● **What to work on**: Gather each line of the records below that contains the string "JSON", matching case exactly.

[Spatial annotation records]
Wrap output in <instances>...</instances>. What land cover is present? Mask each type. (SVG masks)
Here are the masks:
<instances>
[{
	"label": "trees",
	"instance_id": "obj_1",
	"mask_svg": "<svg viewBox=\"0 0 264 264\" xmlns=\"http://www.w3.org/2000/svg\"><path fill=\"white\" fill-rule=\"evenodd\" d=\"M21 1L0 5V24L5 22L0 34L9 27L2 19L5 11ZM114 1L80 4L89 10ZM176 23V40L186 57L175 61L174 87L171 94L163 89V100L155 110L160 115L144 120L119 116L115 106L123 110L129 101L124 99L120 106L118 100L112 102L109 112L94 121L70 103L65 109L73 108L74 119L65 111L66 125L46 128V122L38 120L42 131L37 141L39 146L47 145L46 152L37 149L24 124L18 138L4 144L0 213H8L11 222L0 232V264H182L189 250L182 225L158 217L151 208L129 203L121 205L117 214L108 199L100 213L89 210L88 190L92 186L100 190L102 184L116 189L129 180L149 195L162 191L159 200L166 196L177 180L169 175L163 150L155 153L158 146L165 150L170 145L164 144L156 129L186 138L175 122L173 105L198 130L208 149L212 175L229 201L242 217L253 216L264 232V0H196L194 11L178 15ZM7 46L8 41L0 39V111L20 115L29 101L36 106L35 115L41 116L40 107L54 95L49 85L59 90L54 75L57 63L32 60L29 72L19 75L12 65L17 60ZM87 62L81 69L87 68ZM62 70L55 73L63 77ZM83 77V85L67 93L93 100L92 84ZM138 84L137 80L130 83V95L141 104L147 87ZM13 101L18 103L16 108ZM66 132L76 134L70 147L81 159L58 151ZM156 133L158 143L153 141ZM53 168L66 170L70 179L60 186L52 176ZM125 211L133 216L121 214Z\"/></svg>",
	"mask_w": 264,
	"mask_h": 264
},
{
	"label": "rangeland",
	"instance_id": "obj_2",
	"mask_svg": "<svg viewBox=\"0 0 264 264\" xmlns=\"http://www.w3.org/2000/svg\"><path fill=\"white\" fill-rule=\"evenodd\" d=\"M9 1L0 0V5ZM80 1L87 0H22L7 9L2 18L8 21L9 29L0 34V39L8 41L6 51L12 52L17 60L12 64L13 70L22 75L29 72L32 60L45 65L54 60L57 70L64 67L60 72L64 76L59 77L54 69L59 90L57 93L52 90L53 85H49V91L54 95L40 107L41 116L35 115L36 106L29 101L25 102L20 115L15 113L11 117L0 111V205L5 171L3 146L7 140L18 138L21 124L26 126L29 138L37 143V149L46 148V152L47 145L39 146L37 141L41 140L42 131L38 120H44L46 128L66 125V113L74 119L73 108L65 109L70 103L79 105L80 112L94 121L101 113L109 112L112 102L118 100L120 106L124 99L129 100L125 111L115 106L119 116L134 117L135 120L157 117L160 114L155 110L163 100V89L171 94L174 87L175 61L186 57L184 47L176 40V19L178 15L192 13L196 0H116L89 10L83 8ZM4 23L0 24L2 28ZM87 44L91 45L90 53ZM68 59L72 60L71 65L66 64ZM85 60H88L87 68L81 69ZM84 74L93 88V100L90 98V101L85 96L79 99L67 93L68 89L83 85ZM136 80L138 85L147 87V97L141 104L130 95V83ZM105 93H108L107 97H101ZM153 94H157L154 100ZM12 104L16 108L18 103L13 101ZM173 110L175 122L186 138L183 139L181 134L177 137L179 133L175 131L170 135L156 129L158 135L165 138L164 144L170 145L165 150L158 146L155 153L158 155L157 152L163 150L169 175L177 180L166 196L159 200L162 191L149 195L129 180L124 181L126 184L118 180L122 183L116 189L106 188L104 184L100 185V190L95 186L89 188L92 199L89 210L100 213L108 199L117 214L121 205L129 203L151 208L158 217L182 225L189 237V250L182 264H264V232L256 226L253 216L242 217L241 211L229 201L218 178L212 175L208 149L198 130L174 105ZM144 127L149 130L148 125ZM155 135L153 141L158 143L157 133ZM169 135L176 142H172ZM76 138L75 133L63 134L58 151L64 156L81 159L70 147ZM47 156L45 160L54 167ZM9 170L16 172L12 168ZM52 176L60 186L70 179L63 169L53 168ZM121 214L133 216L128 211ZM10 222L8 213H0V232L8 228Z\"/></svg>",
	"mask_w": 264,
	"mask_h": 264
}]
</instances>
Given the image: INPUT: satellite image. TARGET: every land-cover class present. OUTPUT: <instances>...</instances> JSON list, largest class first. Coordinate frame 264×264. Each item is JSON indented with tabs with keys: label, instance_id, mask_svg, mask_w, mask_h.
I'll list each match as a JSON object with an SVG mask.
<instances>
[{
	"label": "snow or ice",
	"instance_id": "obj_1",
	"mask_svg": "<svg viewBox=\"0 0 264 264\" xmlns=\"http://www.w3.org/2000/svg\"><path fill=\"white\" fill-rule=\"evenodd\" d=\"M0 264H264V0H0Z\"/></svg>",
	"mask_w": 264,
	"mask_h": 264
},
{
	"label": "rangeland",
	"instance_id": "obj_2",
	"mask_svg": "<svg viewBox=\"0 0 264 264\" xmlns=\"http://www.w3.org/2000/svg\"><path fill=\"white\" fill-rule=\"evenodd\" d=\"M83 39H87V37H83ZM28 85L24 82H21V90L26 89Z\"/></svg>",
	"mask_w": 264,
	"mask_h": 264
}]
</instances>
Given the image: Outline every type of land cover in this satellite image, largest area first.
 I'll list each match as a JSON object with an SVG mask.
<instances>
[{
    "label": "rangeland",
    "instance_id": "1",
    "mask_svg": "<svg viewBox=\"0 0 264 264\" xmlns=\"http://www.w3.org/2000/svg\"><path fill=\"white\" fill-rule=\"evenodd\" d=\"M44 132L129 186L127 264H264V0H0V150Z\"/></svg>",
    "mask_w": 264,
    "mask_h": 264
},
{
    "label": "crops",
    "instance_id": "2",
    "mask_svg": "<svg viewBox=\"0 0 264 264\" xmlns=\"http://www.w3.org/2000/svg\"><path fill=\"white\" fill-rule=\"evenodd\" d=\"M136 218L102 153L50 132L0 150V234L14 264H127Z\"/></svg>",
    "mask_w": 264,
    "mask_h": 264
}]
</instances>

● **The response**:
Given the image: INPUT: satellite image. TARGET: every land-cover class present. OUTPUT: <instances>...</instances> JSON list, largest class first. Coordinate frame 264×264. Each item is JSON indented with tabs with keys: label, instance_id, mask_svg, mask_w, mask_h.
I'll list each match as a JSON object with an SVG mask.
 I'll list each match as a JSON object with an SVG mask.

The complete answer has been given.